Inhoud
Alle dierenbeten moeten goed worden schoongemaakt en de meeste hebben behandeling nodig op basis van het type en de ernst van de wond. Of de beet nu afkomstig is van een familiehuisdier of een dier in het wild, krassen en beten kunnen geïnfecteerd raken en littekens veroorzaken. Dieren kunnen ook ziekten dragen die via een beet kunnen worden overgedragen. Bijten die de huid breken en bijt van de hoofdhuid, gezicht, hand, pols of voet lopen meer kans om geïnfecteerd te raken. Kattenkrabben, zelfs van een kitten, kunnen "kattenkrabziekte", een bacteriële infectie, overbrengen.

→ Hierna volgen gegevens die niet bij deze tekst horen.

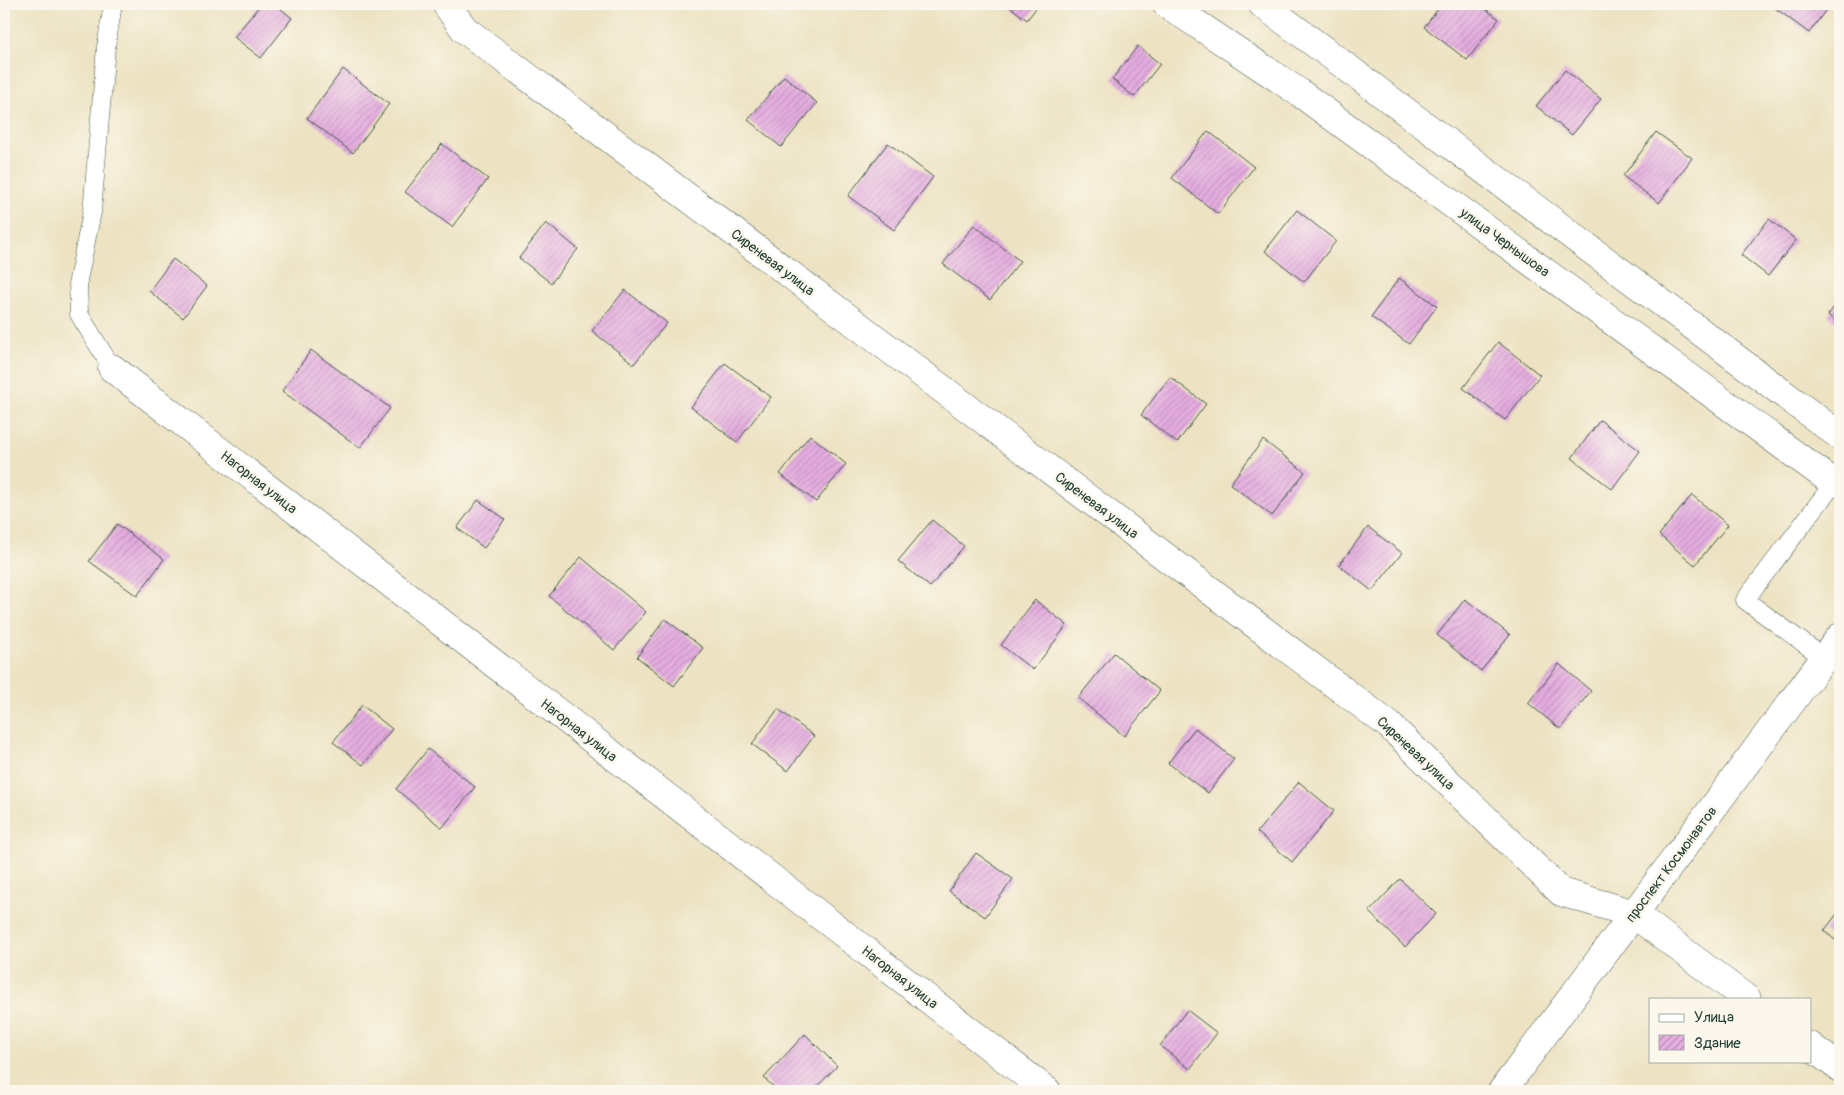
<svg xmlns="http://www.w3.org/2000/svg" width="1844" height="1095" font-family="Pangolin,sans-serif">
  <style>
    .building { fill: url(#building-hatch) }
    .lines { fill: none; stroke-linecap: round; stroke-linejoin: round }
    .service-casing { stroke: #3e5649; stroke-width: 19 }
    .minor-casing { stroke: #3e5649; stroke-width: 29 }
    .secondary-casing { stroke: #3e5649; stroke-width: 29 }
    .service { stroke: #fff; stroke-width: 18 }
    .minor { stroke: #fff; stroke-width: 28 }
    .secondary { stroke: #fff; stroke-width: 28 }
    .labels { text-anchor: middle; stroke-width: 5; stroke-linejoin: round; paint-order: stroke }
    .street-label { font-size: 14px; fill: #1f3d34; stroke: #fbf7ec }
  </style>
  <defs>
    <pattern id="building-hatch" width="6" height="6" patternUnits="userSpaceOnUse" patternTransform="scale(1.25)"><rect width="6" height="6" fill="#e6ade1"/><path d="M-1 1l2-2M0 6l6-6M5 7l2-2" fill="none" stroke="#ba8eb7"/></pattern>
  </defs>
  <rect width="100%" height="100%" fill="#fbf7ec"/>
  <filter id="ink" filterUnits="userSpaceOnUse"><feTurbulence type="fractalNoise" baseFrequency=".02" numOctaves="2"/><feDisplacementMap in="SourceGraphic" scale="10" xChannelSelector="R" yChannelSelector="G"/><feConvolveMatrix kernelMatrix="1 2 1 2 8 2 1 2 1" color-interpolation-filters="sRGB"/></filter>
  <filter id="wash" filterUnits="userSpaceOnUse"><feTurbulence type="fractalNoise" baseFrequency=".0096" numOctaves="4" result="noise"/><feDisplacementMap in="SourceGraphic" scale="20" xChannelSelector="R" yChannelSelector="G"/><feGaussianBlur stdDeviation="1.12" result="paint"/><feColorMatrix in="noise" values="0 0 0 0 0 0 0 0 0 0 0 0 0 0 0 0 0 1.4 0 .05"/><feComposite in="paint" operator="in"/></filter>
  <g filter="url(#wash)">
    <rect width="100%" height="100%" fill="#ede3c3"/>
    <g id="blocks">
      <!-- building -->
      <g class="building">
        <path d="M261,4h14l17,14 -31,40 -27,-21z"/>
        <path d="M1006,4h33l-12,16z"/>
        <path d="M1442,4h37l20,15 -32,41 -43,-33z"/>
        <path d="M1772,4h58l-21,29 -38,-28z"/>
        <path d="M1138,46l22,18 -26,33 -22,-18z"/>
        <path d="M343,69l46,35 -36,49 -46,-35z"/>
        <path d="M1565,70l36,29 -29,36 -36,-29z"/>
        <path d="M784,76l33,27 -36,44 -33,-27z"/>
        <path d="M1208,131l46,36 -36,47 -46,-36z"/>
        <path d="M1656,132l36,26 -33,45 -36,-27z"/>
        <path d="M888,143l45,34 -39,53 -46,-34z"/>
        <path d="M442,144l46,35 -36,48 -47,-35z"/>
        <path d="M1297,210l39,31 -32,41 -39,-31z"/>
        <path d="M1769,219l27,21 -28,36 -27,-21z"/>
        <path d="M546,223l32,26 -27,34 -32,-25z"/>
        <path d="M974,225l46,36 -30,39 -47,-36z"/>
        <path d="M173,259l34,27 -24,32 -34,-27z"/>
        <path d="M1399,278l38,28 -28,38 -38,-27z"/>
        <path d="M625,290l42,33 -33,41 -42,-33z"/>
        <path d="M1840,299v26l-12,-10z"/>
        <path d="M1498,342l42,33 -35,45 -42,-32z"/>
        <path d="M311,350l79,58 -30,40 -78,-57z"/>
        <path d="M725,363l46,34 -34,45 -46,-35z"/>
        <path d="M1170,377l36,27 -29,39 -36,-28z"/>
        <path d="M1600,420l40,31 -28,38 -40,-31z"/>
        <path d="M810,435l36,29 -30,38 -36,-28z"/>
        <path d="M1263,440l42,32 -33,44 -42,-32z"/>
        <path d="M1692,495l36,30 -33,40 -36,-30z"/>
        <path d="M478,500l27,19 -21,29 -27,-20z"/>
        <path d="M932,520l32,26 -34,41 -32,-26z"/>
        <path d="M117,524l47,35 -27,37 -48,-35z"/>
        <path d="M1368,527l34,26 -30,38 -33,-26z"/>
        <path d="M581,557l65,55 -32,38 -65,-54z"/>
        <path d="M1465,599l45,36 -29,36 -44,-36z"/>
        <path d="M1035,600l32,25 -34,45 -32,-25z"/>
        <path d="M665,619l38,29 -29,38 -37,-29z"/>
        <path d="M1114,653l46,38 -36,45 -46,-38z"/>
        <path d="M1559,664l32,27 -31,38 -32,-26z"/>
        <path d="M362,705l30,24 -29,36 -30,-23z"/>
        <path d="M778,709l36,27 -26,35 -36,-27z"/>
        <path d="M1195,728l39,31 -26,34 -40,-30z"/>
        <path d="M428,749l47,38 -33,41 -46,-39z"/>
        <path d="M1299,782l35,29 -42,51 -35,-30z"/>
        <path d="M976,853l37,26 -28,38 -36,-26z"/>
        <path d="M1400,879l36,35 -31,33 -36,-35z"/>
        <path d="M1840,910v34l-16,-13z"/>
        <path d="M1187,1010l30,23 -27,36 -30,-23z"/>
        <path d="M805,1034l32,32 -24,25h-35l-14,-13z"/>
      </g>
    </g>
  </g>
  <g filter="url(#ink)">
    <use href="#blocks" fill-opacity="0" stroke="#3e5649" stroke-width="1"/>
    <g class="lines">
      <!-- service casing -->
      <g class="service-casing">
        <g id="service">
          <path d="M112,368l-33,-54 -1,-34 14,-68 14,-165 7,-43"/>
          <path d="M1824,658l-79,-58 89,-117"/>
        </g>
      </g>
      <!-- minor casing -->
      <g class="minor-casing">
        <g id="minor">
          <path d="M446,4l18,25 925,696 172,167 73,22 113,85"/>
          <path d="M1167,4l133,89 534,390h6"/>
          <path d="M1262,4l578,432"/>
          <path d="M112,368l935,723"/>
          <path d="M1810,1046l30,22"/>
        </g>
      </g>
      <!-- secondary casing -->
      <g class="secondary-casing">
        <path id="secondary" d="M1502,1091l338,-454"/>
      </g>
      <!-- service -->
      <use href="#service" class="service"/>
      <!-- minor -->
      <use href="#minor" class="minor"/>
      <!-- secondary -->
      <use href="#secondary" class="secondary"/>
    </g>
  </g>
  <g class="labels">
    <!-- street labels -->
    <g class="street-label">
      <text transform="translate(1505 242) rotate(36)" y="5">улица Чернышова</text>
      <text transform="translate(773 262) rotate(37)" y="5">Сиреневая улица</text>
      <text transform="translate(259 482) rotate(38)" y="5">Нагорная улица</text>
      <text transform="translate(1097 505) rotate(37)" y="5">Сиреневая улица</text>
      <text transform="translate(579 730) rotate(38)" y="5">Нагорная улица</text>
      <text transform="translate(1416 753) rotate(43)" y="5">Сиреневая улица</text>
      <text transform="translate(1671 864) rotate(-53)" y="5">проспект Космонавтов</text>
      <text transform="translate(900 977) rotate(38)" y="5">Нагорная улица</text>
    </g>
  </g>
  <!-- margin -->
  <rect width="1844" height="1095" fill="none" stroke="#fbf7ec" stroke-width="20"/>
  <!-- legend -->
  <rect x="1649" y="998" width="162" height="65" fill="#fbf7ec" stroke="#a3ada2"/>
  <rect x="1659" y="1014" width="25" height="8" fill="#ffffff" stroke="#a3ada2"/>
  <text x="1694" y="1022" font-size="15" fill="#1f3d34">Улица</text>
  <rect x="1659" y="1035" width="25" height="15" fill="url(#building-hatch)" stroke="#a3ada2"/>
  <text x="1694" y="1048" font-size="15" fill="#1f3d34">Здание</text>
</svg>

Andere dieren kunnen hondsdolheid en tetanus overbrengen. Knaagdieren zoals muizen, ratten, eekhoorns, eekhoorns, hamsters, cavia's, gerbils en konijnen lopen een laag risico om hondsdolheid te dragen, maar ze kunnen andere ziekten overdragen.

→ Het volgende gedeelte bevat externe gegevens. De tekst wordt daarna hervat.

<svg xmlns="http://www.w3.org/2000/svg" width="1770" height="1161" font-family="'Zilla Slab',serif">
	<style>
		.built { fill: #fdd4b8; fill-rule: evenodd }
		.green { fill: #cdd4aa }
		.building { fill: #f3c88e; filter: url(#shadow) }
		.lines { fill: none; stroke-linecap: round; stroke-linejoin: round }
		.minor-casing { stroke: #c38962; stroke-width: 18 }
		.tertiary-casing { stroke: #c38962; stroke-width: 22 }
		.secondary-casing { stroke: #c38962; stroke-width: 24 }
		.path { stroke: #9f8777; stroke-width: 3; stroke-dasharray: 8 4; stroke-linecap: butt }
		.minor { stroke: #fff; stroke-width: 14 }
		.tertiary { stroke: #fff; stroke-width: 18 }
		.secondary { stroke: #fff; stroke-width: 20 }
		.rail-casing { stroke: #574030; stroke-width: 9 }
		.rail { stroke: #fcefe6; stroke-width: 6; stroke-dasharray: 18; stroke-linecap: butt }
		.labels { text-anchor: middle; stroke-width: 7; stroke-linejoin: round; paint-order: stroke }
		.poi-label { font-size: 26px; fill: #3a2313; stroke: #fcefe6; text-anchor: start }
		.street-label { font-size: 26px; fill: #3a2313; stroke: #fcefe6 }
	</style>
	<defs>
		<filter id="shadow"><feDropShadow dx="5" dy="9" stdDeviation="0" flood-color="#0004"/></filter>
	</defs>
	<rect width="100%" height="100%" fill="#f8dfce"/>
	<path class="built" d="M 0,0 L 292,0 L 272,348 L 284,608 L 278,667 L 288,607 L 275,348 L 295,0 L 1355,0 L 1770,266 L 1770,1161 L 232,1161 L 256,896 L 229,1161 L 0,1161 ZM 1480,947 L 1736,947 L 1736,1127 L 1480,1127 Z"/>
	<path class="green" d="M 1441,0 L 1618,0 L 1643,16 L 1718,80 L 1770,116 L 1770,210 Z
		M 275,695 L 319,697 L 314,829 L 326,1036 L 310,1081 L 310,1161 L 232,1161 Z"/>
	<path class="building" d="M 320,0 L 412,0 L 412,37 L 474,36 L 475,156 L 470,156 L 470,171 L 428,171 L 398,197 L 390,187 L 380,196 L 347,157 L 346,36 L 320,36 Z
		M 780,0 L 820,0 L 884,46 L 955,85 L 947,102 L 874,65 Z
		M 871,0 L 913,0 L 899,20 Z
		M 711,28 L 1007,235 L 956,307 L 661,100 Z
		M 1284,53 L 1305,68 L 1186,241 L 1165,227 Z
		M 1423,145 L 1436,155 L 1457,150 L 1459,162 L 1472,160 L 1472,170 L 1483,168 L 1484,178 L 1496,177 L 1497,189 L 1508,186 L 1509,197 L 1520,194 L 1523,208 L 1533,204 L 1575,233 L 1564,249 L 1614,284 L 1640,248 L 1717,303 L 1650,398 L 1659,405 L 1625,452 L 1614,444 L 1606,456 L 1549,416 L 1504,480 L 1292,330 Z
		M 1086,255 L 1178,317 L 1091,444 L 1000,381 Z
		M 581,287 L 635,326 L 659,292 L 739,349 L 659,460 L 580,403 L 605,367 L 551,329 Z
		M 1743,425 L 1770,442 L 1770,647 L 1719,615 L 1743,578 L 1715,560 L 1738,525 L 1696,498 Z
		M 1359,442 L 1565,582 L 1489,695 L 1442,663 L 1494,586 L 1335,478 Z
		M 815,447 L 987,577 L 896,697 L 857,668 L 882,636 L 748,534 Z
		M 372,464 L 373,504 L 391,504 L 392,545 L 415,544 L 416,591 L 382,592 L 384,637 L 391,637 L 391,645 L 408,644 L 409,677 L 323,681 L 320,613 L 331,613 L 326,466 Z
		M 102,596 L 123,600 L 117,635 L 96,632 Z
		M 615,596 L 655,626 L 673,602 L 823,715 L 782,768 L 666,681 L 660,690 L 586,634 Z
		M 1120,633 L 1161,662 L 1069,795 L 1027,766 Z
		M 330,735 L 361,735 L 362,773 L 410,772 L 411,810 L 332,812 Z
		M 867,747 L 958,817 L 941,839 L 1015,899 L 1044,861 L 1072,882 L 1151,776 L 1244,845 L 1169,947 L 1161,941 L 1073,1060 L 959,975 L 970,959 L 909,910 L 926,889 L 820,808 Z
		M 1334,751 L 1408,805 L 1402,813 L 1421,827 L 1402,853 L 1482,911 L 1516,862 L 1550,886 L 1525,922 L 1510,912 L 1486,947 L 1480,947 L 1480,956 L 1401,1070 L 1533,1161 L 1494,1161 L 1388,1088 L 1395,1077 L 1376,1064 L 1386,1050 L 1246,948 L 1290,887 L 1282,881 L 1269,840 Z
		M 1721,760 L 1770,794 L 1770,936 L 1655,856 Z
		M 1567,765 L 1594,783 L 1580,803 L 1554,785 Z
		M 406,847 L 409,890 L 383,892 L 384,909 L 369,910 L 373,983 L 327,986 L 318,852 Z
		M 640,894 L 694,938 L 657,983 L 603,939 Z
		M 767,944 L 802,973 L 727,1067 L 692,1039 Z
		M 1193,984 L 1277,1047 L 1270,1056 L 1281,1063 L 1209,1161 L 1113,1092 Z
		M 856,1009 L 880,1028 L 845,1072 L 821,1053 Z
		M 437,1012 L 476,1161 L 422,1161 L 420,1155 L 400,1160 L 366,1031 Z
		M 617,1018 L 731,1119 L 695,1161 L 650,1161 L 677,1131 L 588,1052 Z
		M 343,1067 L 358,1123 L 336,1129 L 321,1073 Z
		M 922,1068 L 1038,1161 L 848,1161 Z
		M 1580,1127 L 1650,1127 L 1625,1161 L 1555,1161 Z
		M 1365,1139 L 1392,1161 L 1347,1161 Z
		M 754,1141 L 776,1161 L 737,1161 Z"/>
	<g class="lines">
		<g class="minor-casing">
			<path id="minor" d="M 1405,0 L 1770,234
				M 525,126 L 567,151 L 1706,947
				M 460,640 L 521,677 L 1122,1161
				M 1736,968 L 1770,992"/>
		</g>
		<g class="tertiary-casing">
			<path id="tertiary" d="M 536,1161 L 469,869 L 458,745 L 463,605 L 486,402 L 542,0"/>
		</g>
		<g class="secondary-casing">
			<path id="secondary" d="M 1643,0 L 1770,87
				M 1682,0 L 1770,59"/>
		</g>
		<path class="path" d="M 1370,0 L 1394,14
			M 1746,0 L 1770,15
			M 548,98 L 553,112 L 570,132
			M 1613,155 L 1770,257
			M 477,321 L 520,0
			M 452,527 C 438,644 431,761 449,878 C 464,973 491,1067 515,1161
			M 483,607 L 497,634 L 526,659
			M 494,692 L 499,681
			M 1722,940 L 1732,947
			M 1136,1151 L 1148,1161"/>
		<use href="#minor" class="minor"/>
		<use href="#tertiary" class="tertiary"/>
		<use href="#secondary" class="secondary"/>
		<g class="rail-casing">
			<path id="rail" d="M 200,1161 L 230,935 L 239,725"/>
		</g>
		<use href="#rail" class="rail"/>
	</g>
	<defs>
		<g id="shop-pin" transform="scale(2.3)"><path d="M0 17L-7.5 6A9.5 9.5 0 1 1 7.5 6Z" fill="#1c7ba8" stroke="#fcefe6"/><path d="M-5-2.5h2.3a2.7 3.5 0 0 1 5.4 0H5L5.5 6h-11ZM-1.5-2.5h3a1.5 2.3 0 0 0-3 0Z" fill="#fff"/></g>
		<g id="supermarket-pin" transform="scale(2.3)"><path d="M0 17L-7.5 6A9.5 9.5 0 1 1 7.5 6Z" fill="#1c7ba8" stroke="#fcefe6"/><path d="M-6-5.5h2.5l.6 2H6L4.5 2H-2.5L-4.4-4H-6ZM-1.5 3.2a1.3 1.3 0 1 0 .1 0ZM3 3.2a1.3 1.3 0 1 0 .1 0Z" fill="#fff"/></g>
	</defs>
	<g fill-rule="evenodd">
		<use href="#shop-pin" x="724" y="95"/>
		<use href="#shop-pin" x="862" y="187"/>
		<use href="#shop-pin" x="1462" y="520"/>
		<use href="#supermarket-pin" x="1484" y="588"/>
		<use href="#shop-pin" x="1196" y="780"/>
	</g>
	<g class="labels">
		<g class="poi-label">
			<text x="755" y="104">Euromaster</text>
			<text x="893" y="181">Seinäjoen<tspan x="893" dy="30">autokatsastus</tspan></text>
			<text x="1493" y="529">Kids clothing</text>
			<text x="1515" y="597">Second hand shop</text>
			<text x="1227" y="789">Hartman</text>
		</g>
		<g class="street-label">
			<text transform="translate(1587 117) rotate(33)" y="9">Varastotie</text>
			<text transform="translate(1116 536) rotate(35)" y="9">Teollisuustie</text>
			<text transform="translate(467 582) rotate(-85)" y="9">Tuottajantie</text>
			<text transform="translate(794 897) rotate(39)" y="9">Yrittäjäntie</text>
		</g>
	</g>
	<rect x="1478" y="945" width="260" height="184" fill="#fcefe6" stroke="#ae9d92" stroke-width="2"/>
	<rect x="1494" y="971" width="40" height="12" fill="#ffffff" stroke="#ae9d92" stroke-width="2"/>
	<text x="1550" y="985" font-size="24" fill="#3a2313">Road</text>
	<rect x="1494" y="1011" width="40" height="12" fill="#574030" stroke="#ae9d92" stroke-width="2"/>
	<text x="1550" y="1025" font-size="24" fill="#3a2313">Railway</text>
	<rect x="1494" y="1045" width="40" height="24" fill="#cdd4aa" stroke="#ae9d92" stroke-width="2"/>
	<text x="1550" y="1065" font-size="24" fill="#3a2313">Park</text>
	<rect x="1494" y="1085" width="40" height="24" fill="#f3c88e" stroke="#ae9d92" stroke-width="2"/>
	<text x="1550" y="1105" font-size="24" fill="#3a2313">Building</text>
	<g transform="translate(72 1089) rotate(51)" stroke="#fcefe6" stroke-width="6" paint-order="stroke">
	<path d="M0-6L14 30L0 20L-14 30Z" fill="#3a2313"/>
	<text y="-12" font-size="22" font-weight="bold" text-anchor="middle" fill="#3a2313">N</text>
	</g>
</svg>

Het meest voorkomende type dierenbeet is een hondenbeet. Volg deze richtlijnen om de kans te verkleinen dat uw kind wordt gebeten door een dier:
Laat een jong kind nooit alleen met een dier.
Leer uw kind om een dier niet te plagen of pijn te doen.
Leer uw kind vreemde honden, katten en andere dieren te vermijden.
Laat uw huisdieren een vergunning krijgen en immuniseren tegen hondsdolheid en andere ziekten.
Houd uw huisdieren op een omheinde tuin of vastgemaakt aan de lijn.
Hoe te reageren op beten en krassen van honden of katten
Als uw kind wordt gebeten of gekrast door een dier, blijf dan kalm en stel uw kind gerust dat u kunt helpen. Uw zorgverlener bepaalt de specifieke behandeling van een dierenbeet. De behandeling kan zijn:
Voor oppervlakkige beten van een bekend huisdier dat is geïmmuniseerd en in goede gezondheid verkeert:
Was de wond minimaal 5 minuten met water en zeep onder druk van een kraan. Niet schrobben, aangezien dit het weefsel kan kneuzen. Breng een antiseptische lotion of crème aan.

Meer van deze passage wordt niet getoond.